In each building there is a system which takes the district heat and uses it to heat the water of the building. Both hot tap water and central heating. But the water is separate from district heat, so in each building the temperatures can be adjusted.

In older buildings you still have the issue you describe on a macro level - apartments on the bottom floor are too hot, and on the top are too cold - but it doesn't matter how close or far your building is from the district heating station.

1 comments

Yeah, they've been talking about implementing something like that for as long as I can remember. The current system wastes so much heat that it's always 10-15°C warmer in the city than outside its borders.

I mean, how much coal do you have to burn to warm the air outside by 10-15°C?

I am from an ex-Soviet city too, by the way.

I think whoever is responsible for such a waste of resources should be held accountable for severe damage to the environment and the climate system.
By whom?
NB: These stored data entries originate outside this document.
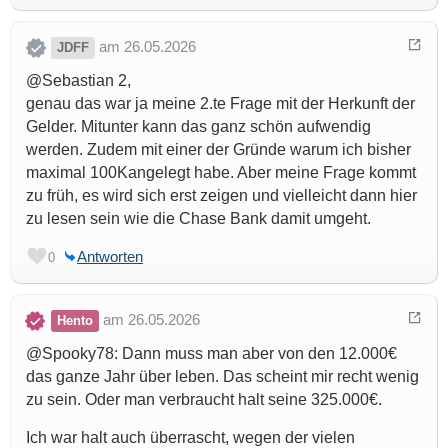
am 26.05.2026
JDFF
@Sebastian 2,
genau das war ja meine 2.te Frage mit der Herkunft der
Gelder. Mitunter kann das ganz schön aufwendig
werden. Zudem mit einer der Gründe warum ich bisher
maximal 100Kangelegt habe. Aber meine Frage kommt
zu früh, es wird sich erst zeigen und vielleicht dann hier
zu lesen sein wie die Chase Bank damit umgeht.
Antworten
0
am 26.05.2026
Hento
@Spooky78: Dann muss man aber von den 12.000€
das ganze Jahr über leben. Das scheint mir recht wenig
zu sein. Oder man verbraucht halt seine 325.000€.
Ich war halt auch überrascht, wegen der vielen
They are given a job to provide heat for the city - and they are doing so. The people telling them to do that job are probably also the same people unwilling to schedule any budget to upgrade the system so make it more efficient.
They are long retired or dead by now
Thermostats have been around for a hundred years or so. Could solve the problem...

What I've heard is that some portion of pension is given as free heating. So it makes no sense for the individual to conserve it. Giving it as money and then billing for the heating could create some other problems too.